Of import here, however, qualified immunity is not a defense to an excessive force claim brought under Articles 24 and 26 of the Maryland Declaration of Rights. See Littleton, 502 Fed.Appx. at 274 & n. 2 (citing Okwa v. Harper, 360 Md. 161, 757 A.2d 118, 140 (2000)); see also Wallace v. Poulos, 2009 WL 3216622, at *15 (D.Md. Sept. 29, 2009) (qualified immunity not a defense to Article 24 claim). Accordingly, a court addressing an excessive force claim brought under Maryland constitutional law, pursuant to Articles 24 and 26, will assess the reasonableness of an officer’s actions, applying the same standard used for an analogous federal constitutional claim. Henry, 652 F.3d at 536; Okwa, 360 Md. at 203-05, 757 A.2d at 141 (relying on U.S. Supreme Court precedent). But, unlike a federal constitutional claim, a Maryland constitutional claim under Articles 24 and 26 is not subject to an analysis that considers whether the right in question “ ‘was clearly established in the specific context of the case—that is, [whether] it was clear to a reasonable officer that the conduct in which he allegedly engaged was unlawful in the situation he confronted.’ ” Merchant, 677 F.3d at 662 (citation omitted). Instead, a court may consider potentially applicable state law immunities. See, e.g., Henry, 652 F.3d at 536 (discussing applicability of Maryland Tort Claims Act, Md.Code (2009 Repl. Vol., 2013 Supp.), § 12-101 et seq. of the State Government Article).
B. Count v. claims
Officer Mee has taken the position that, “to the extent Count V (Maryland *431Constitution) is still a viable count it is the law of the case that it is subject to the same legal analysis as the Fourth Amendment claim.” ECF 59 at 1. He maintains that plaintiffs are precluded from arguing that their federal and state constitutional claims should be analyzed differently in any respect. See Mee Mem. at 1-2. In effect, Mee contends that qualified immunity applies to the state claims, even though Maryland law does not recognize the defense of qualified immunity. Officer Mee points out that, in opposing defendants’ motion for summary judgment, plaintiffs never argued that, as to the merits, the state constitutional claims are subject to a different analysis, nor did they argue that a different immunity analysis applies to the federal and state claims. Id. at 1. On appeal, Mee adds, plaintiffs “again failed to argue that the federal and state constitutional claims should be treated differently in any respect.” Id. at 2.

Problem 1:
Decide whether each statement agrees with the excerpt on Maryland excessive force claims, and support each yes or no with the deciding words quoted from it. (a) Qualified immunity is a defense to an excessive force claim under Articles 24 and 26 of the Maryland Declaration of Rights. (b) Officer Mee maintains that plaintiffs may not argue for different analyses of their federal and state constitutional claims. (c) When opposing summary judgment, plaintiffs argued that a different immunity analysis applies to the federal and state claims.
Problem 2:
According to the excerpt on Maryland excessive force claims, what standard does a court apply when it assesses the reasonableness of an officer's actions under Articles 24 and 26?
Problem 3:
Please render this sentence from the excerpt on Maryland excessive force claims into Spanish: "Instead, a court may consider potentially applicable state law immunities."
The listing placed after this excerpt was drawn from a different source.

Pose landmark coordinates

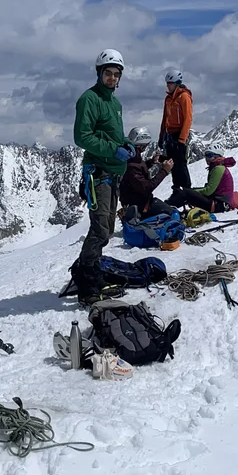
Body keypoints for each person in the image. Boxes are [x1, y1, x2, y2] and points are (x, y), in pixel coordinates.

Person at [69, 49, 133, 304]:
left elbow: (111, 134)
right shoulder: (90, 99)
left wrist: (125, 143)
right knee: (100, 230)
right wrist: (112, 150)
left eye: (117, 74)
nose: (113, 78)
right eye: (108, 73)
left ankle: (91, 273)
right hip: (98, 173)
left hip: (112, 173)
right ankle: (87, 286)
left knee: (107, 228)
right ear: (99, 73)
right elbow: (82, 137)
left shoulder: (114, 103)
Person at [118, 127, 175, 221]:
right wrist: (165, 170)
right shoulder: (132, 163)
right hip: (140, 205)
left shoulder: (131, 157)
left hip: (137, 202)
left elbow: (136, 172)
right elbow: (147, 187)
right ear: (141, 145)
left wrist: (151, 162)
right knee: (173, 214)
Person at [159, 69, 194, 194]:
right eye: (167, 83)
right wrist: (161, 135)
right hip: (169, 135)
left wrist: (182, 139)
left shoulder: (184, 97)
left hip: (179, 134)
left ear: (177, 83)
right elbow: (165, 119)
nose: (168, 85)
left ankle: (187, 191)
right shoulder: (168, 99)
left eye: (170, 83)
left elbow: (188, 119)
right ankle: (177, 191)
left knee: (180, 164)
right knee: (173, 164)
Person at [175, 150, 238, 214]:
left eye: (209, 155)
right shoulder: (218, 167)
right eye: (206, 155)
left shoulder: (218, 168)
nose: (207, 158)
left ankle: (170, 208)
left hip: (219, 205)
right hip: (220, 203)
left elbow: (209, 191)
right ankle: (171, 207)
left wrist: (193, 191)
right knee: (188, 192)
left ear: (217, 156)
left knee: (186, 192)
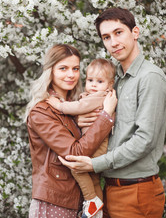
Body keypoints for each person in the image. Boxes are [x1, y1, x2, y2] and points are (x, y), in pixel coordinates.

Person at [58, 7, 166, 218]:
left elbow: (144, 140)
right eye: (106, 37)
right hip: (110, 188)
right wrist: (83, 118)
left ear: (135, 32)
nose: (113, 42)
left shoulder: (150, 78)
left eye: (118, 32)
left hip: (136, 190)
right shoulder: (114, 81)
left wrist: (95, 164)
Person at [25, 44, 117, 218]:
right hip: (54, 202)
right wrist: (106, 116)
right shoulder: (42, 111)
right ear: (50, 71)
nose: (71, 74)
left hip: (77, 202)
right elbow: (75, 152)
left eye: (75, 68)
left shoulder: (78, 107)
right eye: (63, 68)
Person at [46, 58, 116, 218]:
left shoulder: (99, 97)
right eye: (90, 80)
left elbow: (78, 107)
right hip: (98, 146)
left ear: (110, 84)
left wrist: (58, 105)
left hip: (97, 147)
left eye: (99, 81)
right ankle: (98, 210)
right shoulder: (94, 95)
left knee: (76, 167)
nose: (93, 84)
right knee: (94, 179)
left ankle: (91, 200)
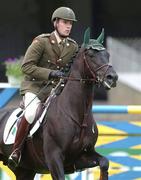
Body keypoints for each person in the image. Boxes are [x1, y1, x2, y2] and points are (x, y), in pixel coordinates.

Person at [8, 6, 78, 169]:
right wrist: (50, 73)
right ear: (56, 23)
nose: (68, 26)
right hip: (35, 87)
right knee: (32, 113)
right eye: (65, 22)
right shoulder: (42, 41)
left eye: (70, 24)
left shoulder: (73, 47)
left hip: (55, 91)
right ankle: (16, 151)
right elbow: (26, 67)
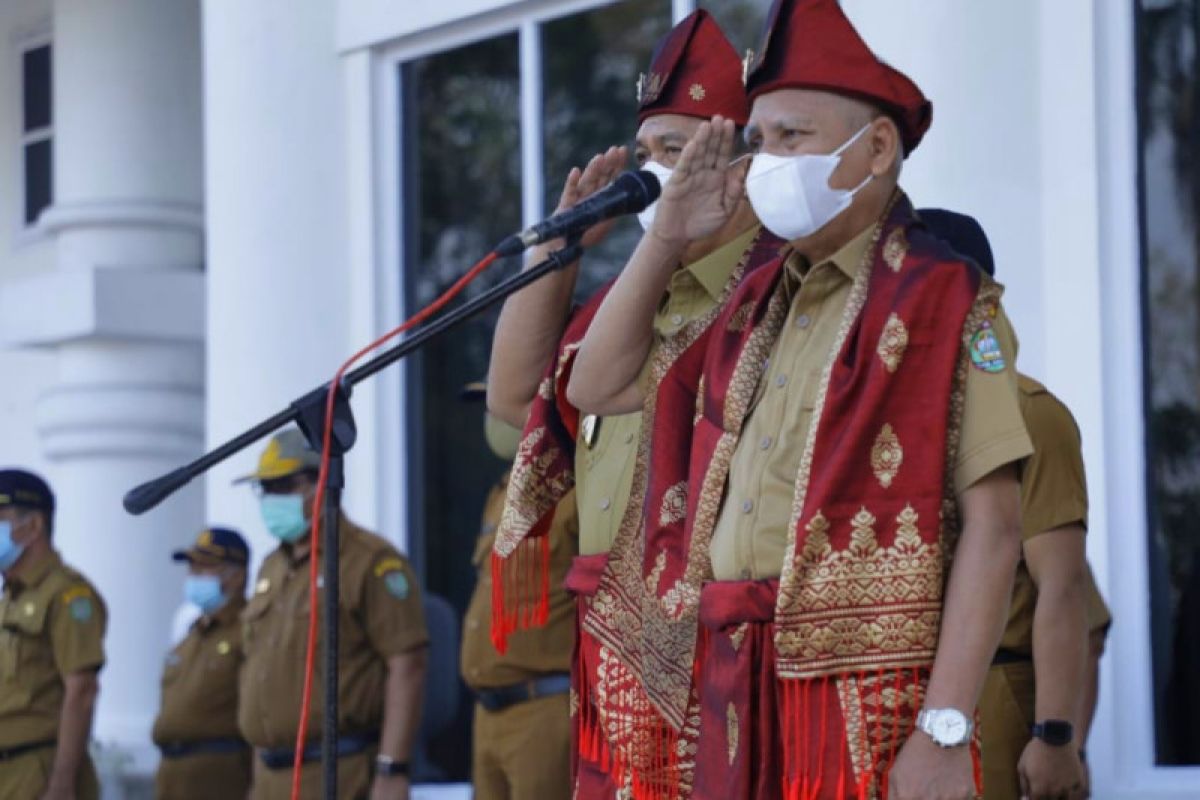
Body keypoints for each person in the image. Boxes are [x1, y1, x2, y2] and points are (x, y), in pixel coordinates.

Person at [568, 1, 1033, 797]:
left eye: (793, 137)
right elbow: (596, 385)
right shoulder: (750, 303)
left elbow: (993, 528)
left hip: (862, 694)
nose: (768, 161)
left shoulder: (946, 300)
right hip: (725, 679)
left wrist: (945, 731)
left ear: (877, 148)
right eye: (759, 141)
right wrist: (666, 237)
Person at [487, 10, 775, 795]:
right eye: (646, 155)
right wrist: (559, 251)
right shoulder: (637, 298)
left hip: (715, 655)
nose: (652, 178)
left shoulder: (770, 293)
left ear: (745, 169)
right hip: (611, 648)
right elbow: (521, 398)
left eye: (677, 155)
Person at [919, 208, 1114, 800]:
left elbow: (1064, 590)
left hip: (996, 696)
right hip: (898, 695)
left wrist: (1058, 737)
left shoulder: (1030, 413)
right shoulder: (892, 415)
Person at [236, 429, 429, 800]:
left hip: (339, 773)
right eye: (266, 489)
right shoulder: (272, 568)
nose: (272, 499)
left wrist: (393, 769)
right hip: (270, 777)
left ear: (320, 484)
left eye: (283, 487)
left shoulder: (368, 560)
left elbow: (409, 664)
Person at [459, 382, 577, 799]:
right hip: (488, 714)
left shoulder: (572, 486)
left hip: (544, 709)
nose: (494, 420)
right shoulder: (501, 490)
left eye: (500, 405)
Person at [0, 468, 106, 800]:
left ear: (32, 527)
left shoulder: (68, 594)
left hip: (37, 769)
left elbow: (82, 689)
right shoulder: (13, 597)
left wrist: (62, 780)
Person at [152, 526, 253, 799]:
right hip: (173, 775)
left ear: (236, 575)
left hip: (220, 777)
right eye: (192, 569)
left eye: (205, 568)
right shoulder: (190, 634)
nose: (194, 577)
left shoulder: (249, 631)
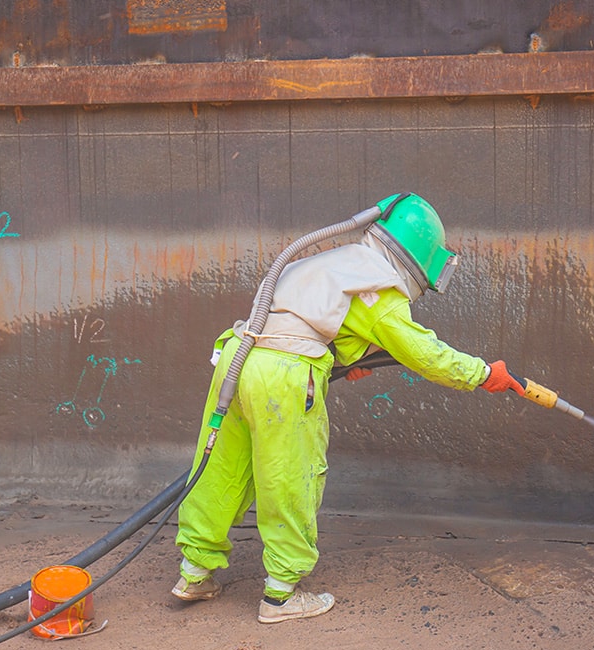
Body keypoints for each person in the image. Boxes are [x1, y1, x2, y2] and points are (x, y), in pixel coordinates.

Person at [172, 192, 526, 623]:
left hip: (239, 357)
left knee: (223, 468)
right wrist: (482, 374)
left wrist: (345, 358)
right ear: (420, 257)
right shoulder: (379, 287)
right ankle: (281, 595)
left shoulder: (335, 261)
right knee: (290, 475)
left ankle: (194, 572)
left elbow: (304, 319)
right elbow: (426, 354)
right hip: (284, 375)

Written response 1:
(a) No: "qualified immunity is not a defense to an excessive force claim brought under Articles 24 and 26 of the Maryland Declaration of Rights."
(b) Yes: "He maintains that plaintiffs are precluded from arguing that their federal and state constitutional claims should be analyzed differently in any respect."
(c) No: "nor did they argue that a different immunity analysis applies to the federal and state claims."

Written response 2:
The same standard used for an analogous federal constitutional claim.

Written response 3:
En cambio, un tribunal puede considerar las inmunidades potencialmente aplicables conforme al derecho estatal.